WHAT THE TASK REQUIRES: Examine the entries below, count the lines holding the string "shoulder", and respond with the number only.

Images with bounding boxes
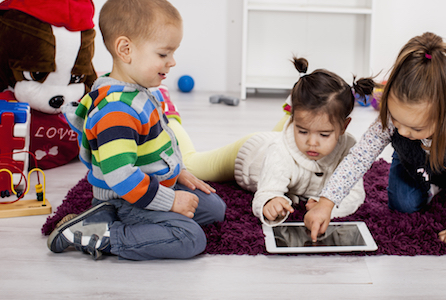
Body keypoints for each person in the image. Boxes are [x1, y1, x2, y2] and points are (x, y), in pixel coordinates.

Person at [304, 32, 446, 245]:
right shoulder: (394, 110)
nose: (403, 132)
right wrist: (327, 202)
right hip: (414, 162)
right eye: (398, 121)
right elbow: (359, 157)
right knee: (402, 204)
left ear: (445, 115)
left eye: (415, 127)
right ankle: (433, 185)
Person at [47, 0, 226, 260]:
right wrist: (172, 201)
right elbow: (120, 176)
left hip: (152, 183)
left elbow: (158, 143)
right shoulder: (116, 112)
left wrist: (178, 172)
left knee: (213, 208)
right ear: (125, 49)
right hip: (126, 197)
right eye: (164, 54)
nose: (172, 62)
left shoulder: (136, 91)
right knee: (190, 238)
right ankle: (99, 233)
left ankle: (118, 220)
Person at [168, 57, 374, 226]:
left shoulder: (349, 149)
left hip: (279, 139)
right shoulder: (280, 152)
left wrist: (327, 205)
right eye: (303, 131)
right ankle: (168, 114)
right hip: (249, 154)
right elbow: (266, 192)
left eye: (324, 135)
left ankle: (293, 117)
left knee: (288, 137)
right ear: (294, 122)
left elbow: (354, 194)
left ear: (344, 127)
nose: (312, 143)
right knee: (191, 163)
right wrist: (271, 202)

RESULT OF THE TASK: 5